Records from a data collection
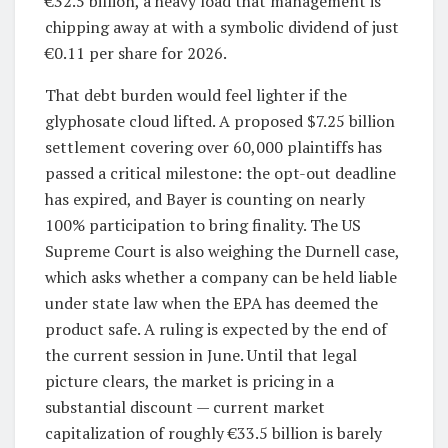
€32.5 billion, a heavy load that management is
chipping away at with a symbolic dividend of just
€0.11 per share for 2026.
That debt burden would feel lighter if the
glyphosate cloud lifted. A proposed $7.25 billion
settlement covering over 60,000 plaintiffs has
passed a critical milestone: the opt-out deadline
has expired, and Bayer is counting on nearly
100% participation to bring finality. The US
Supreme Court is also weighing the Durnell case,
which asks whether a company can be held liable
under state law when the EPA has deemed the
product safe. A ruling is expected by the end of
the current session in June. Until that legal
picture clears, the market is pricing in a
substantial discount — current market
capitalization of roughly €33.5 billion is barely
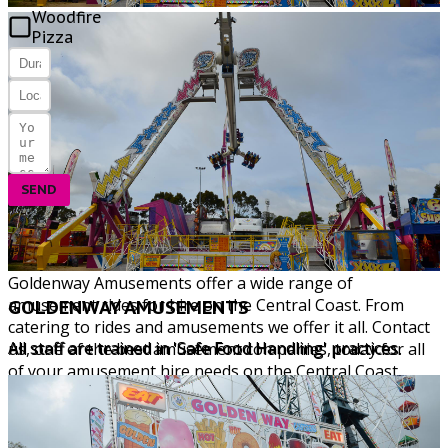
Woodfire
Pizza
SEND
Copyright © 2026 All Rights Reserved. Goldenway
Amusements
Central Coast Web Design by Website Guy
Goldenway Amusements offer a wide range of
amusement rides for hire on the Central Coast. From
GOLDENWAY AMUSEMENTS
catering to rides and amusements we offer it all. Contact
All staff are trained in 'Safe Food Handling' practices.
us, one of the best amusement companies, today for all
of your amusement hire needs on the Central Coast.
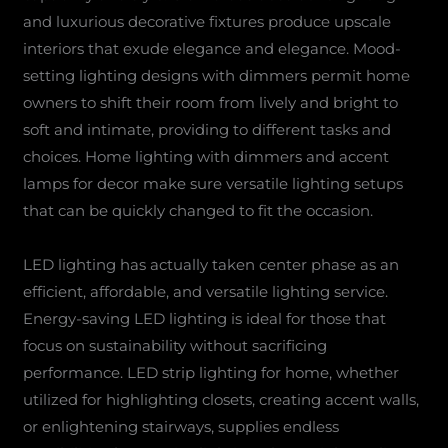
and luxurious decorative fixtures produce upscale
interiors that exude elegance and elegance. Mood-
setting lighting designs with dimmers permit home
owners to shift their room from lively and bright to
soft and intimate, providing to different tasks and
choices. Home lighting with dimmers and accent
lamps for decor make sure versatile lighting setups
that can be quickly changed to fit the occasion.
LED lighting has actually taken center phase as an
efficient, affordable, and versatile lighting service.
Energy-saving LED lighting is ideal for those that
focus on sustainability without sacrificing
performance. LED strip lighting for home, whether
utilized for highlighting closets, creating accent walls,
or enlightening stairways, supplies endless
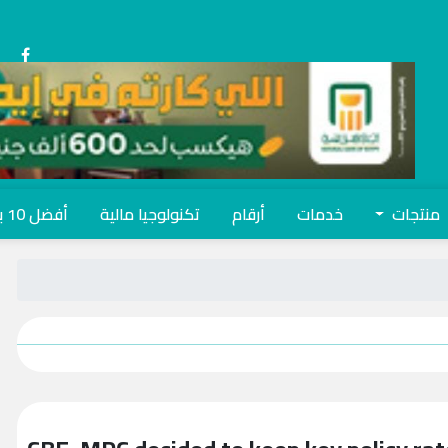
أفضل 10 بنوك
تكنولوجيا مالية
أرقام
خدمات
منتجات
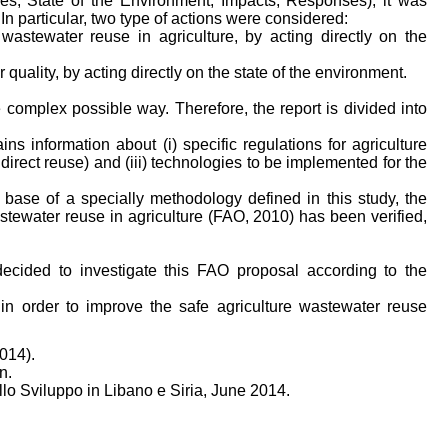
es; State of the Environment; Impacts; Responses), it was
 In particular, two type of actions were considered:
 wastewater reuse in agriculture, by acting directly on the
quality, by acting directly on the state of the environment.
 complex possible way. Therefore, the report is divided into
ins information about (i) specific regulations for agriculture
indirect reuse) and (iii) technologies to be implemented for the
he base of a specially methodology defined in this study, the
stewater reuse in agriculture (FAO, 2010) has been verified,
ecided to investigate this FAO proposal according to the
in order to improve the safe agriculture wastewater reuse
014).
n.
o Sviluppo in Libano e Siria, June 2014.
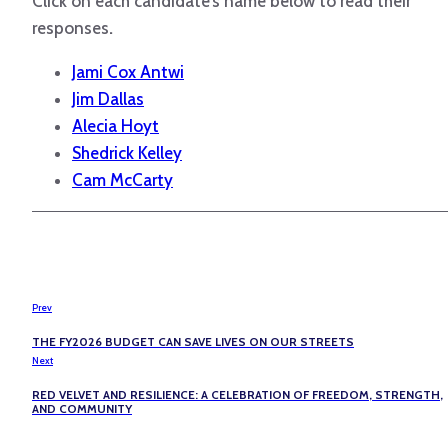
Click on each candidate’s name below to read their
responses
.
Jami Cox Antwi
Jim Dallas
Alecia Hoyt
Shedrick Kelley
Cam McCarty
Prev
THE FY2026 BUDGET CAN SAVE LIVES ON OUR STREETS
Next
RED VELVET AND RESILIENCE: A CELEBRATION OF FREEDOM, STRENGTH,
AND COMMUNITY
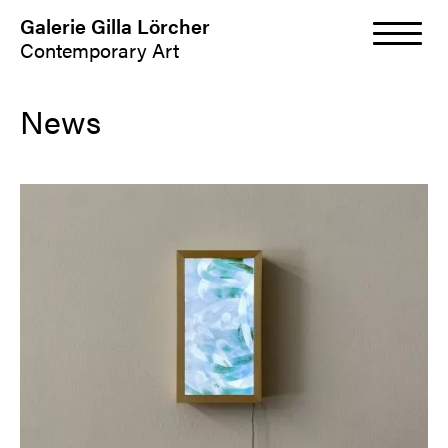
Galerie Gilla Lörcher
Contemporary Art
News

Your instructions:
Copy whichever lines of the records above contain the word "dimmers".

Answer to this exercise:
setting lighting designs with dimmers permit home
choices. Home lighting with dimmers and accent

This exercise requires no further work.